▸ Activities:
A. Answer these questions from the SEO blog post:
(i) On what date was the post published?
(ii) In what location was the newspaper vendor in the image?
(iii) According to the writer, what does anyone who writes for a website have to know about?
B. List every proper noun in the image caption of the SEO blog post.
C. Continue the SEO blog post from where it stops.

***** Passage shown *****

Friday, February 06, 2009

On SEO and Old Time Marketing: Content is King, but what makes good content?

Newspaper vendor, Paddington, London, February...Image via Wikipedia

A former colleague of mine with much more experience in offline marketing than I'll ever have posited this question to me awhile back:
I am noticing that...people who know SEO do not understand PR and the value of reported stories....

But maybe my universe is too small. Do you think it would be fair to say that in general, sports like you excepted, SEO experts just have no clue about the 4th estate?
I dashed out a quick response, but in hindsight I actually was very happy with how it came out:

Well, I'm not sure I'd go that far. I don't know the statistics of it exactly, but I do know there are a significant portion of people, myself included, who became interested in SEO after a larger interest in the media and journalism. I think anyone who writes for a website, even if their job description is purely editorial, has to know about SEO. So I will say there is a general interest in the media.

***** Data under study *****

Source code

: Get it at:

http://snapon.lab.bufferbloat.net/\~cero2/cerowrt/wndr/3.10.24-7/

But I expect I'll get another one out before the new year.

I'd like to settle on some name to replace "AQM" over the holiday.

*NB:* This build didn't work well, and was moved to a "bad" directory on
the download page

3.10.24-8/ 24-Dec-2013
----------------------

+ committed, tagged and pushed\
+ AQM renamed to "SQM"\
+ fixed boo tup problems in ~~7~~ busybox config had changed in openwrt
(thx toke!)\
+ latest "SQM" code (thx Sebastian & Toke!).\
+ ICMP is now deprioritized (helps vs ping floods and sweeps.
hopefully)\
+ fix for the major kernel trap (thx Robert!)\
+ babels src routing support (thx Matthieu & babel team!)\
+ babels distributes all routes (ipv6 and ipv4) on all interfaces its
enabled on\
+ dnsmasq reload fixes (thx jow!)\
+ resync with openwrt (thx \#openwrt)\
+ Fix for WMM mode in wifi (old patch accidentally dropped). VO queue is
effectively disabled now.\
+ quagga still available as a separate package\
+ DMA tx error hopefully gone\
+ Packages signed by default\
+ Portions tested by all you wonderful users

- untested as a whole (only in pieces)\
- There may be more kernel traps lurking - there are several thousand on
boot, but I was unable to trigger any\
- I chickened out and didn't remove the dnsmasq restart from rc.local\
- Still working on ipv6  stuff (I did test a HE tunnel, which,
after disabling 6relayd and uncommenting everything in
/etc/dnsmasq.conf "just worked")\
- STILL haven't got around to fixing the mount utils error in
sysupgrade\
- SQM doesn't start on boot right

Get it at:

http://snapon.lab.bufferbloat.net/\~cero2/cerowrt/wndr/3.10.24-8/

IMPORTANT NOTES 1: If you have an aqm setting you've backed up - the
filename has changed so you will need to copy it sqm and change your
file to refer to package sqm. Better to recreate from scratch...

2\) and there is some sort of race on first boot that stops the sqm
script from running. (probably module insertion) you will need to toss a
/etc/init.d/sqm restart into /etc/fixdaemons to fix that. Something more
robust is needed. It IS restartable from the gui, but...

*****

▸ Outputs for the tasks:
A.
(i) Friday, February 06, 2009
(ii) Paddington, London
(iii) SEO

B. Paddington, London, February, Wikipedia

C.
However, I wouldn't be surprised if just as many or more people came into SEO after doing marketing for years. SEO is a form of PR, but it's only one side of publicity, and most people who do it now are utterly oblivious to pre-computer marketing tactics. In general, I think the value of persuasive and quality writing is underrated even when taking SEO into consideration—SEOers love to say "content is king," but when I've heard SEO-minded people saying that, they're definition of good content is websites with correct site architecture, keyword usage, and lots of backlinks.

While the former two make up the relatively easy part of SEO, the last part, getting quality backlinks, is the most volatile and misunderstood part of SEO. Getting listed in a bunch of directories or random blogs with PageRanks of 3 is nice, but if you really want to rake it, you need much bigger sites with much higher authority—and those are still dominated by strictly editorial-minded sites that more than likely have some basis in the old media world (newspaper websites, academic websites). Even the "newer generation" of sites that give the highest-stature backlinks, such as the Gawker Media Blogs, Yahoo Blogs, etc., are still dominated in editorial policy by older conventions, even if the format and style is drastically different. That's something most people who develop websites don't understand, and when they're told this, they usually dismiss it since everything's "long tail" and all it takes is one big link...

But in hindsight, a few questions came out of this that I'd like to pose to SEO'ers:
1) Was your pre-SEO background based in editorial, or marketing
2) Do you place any greater SEO value on a website with established editorial clout in the offline world?
3) What do you think the defines "good content," be it marketing or editorial content, in the SEO age?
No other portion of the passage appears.